On April 15, 1945, the campmates of Buchenwald were forced to march to Bergen-Belsen concentration camp. On the way, Ban and eleven of her campmates escaped and were discovered by the U.S. Army, who had just liberated the Bergen-Belsen camp.

Ban returned to Budapest, Hungary, in September 1945, where she reunited with her father, Samu (who later changed his surname to Gábor in honor of his deceased son). That October she married a Budapester teacher, Ernő Bán (later Earnest Ban).

After the Communist occupation and takeover of Hungary between 1947 and 1948, Ban became a 7th and 8th grade teacher herself. Suffering from Soviet oppression, Ban, Earnest, and their two sons, István (Steven) and György (George), tried to escape to Austria, but were stopped on a train crossing the border. On December 29, 1956, less than a month later, the Bans again tried to cross, this time hidden in a shipment of giant balls of yarn. The attempt succeeded and they ended up in Sopron, Austria.

==America==
In 1957, Noémi and her family moved to St. Louis, Missouri. She and Earnest learned English and earned degrees in education. Their son Steven moved to Bellingham, Washington, prompting Noémi and Earnest to move in 1982. In 1994, Earnest died of Alzheimer's disease.
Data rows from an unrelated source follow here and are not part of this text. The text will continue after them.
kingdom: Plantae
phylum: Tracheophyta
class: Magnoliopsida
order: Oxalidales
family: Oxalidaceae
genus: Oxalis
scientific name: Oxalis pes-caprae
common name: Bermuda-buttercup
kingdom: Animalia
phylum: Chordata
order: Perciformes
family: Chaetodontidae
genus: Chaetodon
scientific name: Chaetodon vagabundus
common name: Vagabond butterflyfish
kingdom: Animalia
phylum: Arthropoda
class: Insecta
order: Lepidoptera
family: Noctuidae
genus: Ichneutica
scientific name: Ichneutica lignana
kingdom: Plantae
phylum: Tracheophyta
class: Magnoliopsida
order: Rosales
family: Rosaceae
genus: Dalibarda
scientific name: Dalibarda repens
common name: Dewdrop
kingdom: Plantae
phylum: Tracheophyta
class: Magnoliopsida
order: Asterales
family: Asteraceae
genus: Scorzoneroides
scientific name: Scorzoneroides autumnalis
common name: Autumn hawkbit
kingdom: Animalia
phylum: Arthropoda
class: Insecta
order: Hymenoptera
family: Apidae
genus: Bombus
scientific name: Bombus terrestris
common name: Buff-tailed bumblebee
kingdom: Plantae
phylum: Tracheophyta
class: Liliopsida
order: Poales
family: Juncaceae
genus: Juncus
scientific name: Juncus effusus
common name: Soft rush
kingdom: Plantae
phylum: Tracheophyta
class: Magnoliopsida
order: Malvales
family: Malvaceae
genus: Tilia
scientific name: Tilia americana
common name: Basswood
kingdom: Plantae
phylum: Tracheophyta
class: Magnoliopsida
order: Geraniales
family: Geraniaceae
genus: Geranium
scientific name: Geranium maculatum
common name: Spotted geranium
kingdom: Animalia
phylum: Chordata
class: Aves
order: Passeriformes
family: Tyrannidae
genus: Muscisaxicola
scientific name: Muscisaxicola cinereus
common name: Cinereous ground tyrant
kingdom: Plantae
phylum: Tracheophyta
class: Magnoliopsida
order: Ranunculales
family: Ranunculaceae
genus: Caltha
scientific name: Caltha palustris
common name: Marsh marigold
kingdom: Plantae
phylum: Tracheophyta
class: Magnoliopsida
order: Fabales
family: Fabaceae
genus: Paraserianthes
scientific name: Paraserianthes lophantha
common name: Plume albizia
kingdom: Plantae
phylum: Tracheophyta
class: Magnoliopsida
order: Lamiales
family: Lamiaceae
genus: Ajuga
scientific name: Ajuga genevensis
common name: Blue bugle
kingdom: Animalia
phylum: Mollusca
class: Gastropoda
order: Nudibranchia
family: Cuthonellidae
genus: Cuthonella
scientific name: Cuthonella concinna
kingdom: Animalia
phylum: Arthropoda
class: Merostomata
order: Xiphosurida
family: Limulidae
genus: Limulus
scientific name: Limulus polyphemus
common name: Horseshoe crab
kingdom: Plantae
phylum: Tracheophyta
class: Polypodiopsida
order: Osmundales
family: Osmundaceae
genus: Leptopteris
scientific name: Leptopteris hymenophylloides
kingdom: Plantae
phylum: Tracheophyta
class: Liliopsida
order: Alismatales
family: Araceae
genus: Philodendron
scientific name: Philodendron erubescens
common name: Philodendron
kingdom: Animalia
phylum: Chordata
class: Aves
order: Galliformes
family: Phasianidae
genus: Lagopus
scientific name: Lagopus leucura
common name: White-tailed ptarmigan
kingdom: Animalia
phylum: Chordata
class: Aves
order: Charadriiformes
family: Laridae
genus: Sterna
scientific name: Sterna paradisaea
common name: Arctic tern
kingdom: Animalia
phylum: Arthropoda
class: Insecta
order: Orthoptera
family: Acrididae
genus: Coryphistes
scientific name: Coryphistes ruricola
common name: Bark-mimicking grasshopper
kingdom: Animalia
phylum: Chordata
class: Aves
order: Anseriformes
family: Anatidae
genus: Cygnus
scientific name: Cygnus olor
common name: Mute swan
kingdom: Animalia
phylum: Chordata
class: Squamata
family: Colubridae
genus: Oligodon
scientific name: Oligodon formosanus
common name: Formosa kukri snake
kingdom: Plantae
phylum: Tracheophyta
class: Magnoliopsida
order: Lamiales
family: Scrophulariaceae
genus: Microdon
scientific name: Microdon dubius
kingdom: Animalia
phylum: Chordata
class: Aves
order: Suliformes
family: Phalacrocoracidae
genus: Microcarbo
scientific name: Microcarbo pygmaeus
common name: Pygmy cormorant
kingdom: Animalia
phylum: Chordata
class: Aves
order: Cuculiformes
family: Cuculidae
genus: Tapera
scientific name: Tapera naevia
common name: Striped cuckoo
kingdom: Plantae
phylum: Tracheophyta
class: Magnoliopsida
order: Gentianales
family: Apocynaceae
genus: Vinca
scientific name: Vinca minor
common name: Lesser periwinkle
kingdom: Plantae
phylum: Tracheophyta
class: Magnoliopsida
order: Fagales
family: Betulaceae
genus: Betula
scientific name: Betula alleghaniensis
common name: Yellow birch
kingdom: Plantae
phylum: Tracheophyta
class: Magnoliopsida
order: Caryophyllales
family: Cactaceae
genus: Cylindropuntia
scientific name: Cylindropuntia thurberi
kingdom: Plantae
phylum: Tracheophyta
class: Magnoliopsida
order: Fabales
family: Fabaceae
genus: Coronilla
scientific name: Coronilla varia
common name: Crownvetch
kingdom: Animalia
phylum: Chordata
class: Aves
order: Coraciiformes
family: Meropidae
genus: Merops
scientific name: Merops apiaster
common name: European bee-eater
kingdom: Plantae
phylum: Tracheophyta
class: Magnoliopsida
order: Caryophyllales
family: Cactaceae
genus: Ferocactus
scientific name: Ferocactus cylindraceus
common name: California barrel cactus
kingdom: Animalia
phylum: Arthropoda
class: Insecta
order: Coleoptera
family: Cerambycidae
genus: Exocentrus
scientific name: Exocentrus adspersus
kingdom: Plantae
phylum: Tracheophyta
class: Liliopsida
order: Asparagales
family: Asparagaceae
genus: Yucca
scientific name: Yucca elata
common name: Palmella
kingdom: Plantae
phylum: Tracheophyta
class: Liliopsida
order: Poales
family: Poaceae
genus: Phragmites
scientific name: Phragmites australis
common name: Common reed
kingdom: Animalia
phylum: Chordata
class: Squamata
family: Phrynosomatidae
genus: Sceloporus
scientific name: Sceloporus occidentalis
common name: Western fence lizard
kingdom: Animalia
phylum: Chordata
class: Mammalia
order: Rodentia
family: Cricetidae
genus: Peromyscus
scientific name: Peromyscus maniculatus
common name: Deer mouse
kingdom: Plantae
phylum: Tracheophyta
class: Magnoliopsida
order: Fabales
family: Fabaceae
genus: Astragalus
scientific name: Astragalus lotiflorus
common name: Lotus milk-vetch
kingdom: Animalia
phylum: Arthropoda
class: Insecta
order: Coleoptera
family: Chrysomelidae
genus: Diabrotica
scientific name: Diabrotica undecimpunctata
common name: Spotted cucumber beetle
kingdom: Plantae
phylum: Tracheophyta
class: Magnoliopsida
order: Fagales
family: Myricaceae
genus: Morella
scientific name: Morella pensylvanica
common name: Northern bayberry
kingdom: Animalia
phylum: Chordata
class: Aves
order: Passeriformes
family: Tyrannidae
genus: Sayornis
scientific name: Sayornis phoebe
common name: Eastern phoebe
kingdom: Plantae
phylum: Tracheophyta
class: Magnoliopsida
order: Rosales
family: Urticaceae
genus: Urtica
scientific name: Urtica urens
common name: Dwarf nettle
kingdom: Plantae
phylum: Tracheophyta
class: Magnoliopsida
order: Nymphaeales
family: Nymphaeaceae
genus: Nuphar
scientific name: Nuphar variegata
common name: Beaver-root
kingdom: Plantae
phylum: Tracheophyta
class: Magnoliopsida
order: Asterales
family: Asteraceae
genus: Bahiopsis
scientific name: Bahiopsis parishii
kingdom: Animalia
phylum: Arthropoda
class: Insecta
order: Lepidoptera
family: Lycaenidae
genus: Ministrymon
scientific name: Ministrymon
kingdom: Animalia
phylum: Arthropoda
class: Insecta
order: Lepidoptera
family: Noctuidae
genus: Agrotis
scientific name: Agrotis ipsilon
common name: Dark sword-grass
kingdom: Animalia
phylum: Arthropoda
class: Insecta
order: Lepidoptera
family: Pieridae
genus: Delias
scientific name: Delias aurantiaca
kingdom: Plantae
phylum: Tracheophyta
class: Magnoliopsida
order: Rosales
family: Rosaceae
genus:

After Earnest's death, Ban became a public Holocaust speaker, giving lectures nationally and internationally (in Hungary and Taipei, Taiwan). In 1998 she received the Golden Apple Award. In 2003 she wrote Sharing Is Healing: A Holocaust Survivor's Story, an autobiography of her experiences during the Holocaust and as a public speaker. In 2007 her life was made into the documentary film My Name Is Noémi. She died in June 2019 at the age of 96.